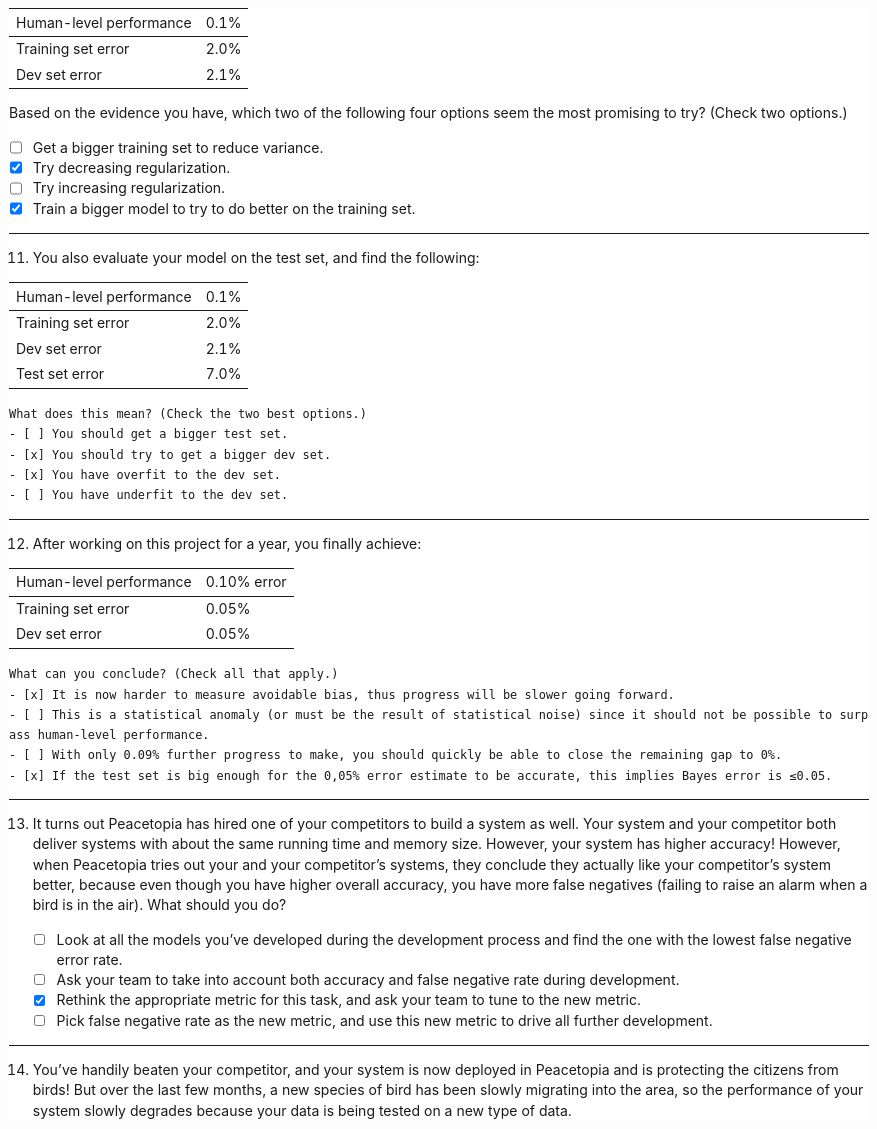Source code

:   |<span style="font-weight:normal">Human-level performance</span>| <span style="font-weight:normal">0.1%</span> |
  | ------------------ | ---- |
  | Training set error | 2.0% |
  | Dev set error      | 2.1% |
   Based on the evidence you have, which two of the following four options seem the most promising to try? (Check two options.)
   - [ ] Get a bigger training set to reduce variance.
   - [x] Try decreasing regularization.
   - [ ] Try increasing regularization.
   - [x] Train a bigger model to try to do better on the training set.
---
11. You also evaluate your model on the test set, and find the following:

   |<span style="font-weight:normal">Human-level performance</span>| <span style="font-weight:normal">0.1%</span> |
   | ------------------ | ---- |
   | Training set error | 2.0% |
   | Dev set error      | 2.1% |
   | Test set error     | 7.0% |
    What does this mean? (Check the two best options.)
    - [ ] You should get a bigger test set.
    - [x] You should try to get a bigger dev set.
    - [x] You have overfit to the dev set.
    - [ ] You have underfit to the dev set.
---
12. After working on this project for a year, you finally achieve:

   |<span style="font-weight:normal">Human-level performance</span>| <span style="font-weight:normal">0.10% error</span> |
   | ------------------ | ---- |
   | Training set error | 0.05% |
   | Dev set error      | 0.05% |
    What can you conclude? (Check all that apply.)
    - [x] It is now harder to measure avoidable bias, thus progress will be slower going forward.
    - [ ] This is a statistical anomaly (or must be the result of statistical noise) since it should not be possible to surpass human-level performance.
    - [ ] With only 0.09% further progress to make, you should quickly be able to close the remaining gap to 0%.
    - [x] If the test set is big enough for the 0,05% error estimate to be accurate, this implies Bayes error is ≤0.05.
---
13. It turns out Peacetopia has hired one of your competitors to build a system as well. Your system and your competitor both deliver systems with about the same running time and memory size. However, your system has higher accuracy! However, when Peacetopia tries out your and your competitor’s systems, they conclude they actually like your competitor’s system better, because even though you have higher overall accuracy, you have more false negatives (failing to raise an alarm when a bird is in the air). What should you do?

    - [ ] Look at all the models you’ve developed during the development process and find the one with the lowest false negative error rate.
    - [ ] Ask your team to take into account both accuracy and false negative rate during development.
    - [x] Rethink the appropriate metric for this task, and ask your team to tune to the new metric.
    - [ ] Pick false negative rate as the new metric, and use this new metric to drive all further development.
---
14. You’ve handily beaten your competitor, and your system is now deployed in Peacetopia and is protecting the citizens from birds! But over the last few months, a new species of bird has been slowly migrating into the area, so the performance of your system slowly degrades because your data is being tested on a new type of data.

• **Prompt**: When a line in the material above includes "find", report that line by copying it.

• **Final answer**:
11. You also evaluate your model on the test set, and find the following:
    - [ ] Look at all the models you’ve developed during the development process and find the one with the lowest false negative error rate.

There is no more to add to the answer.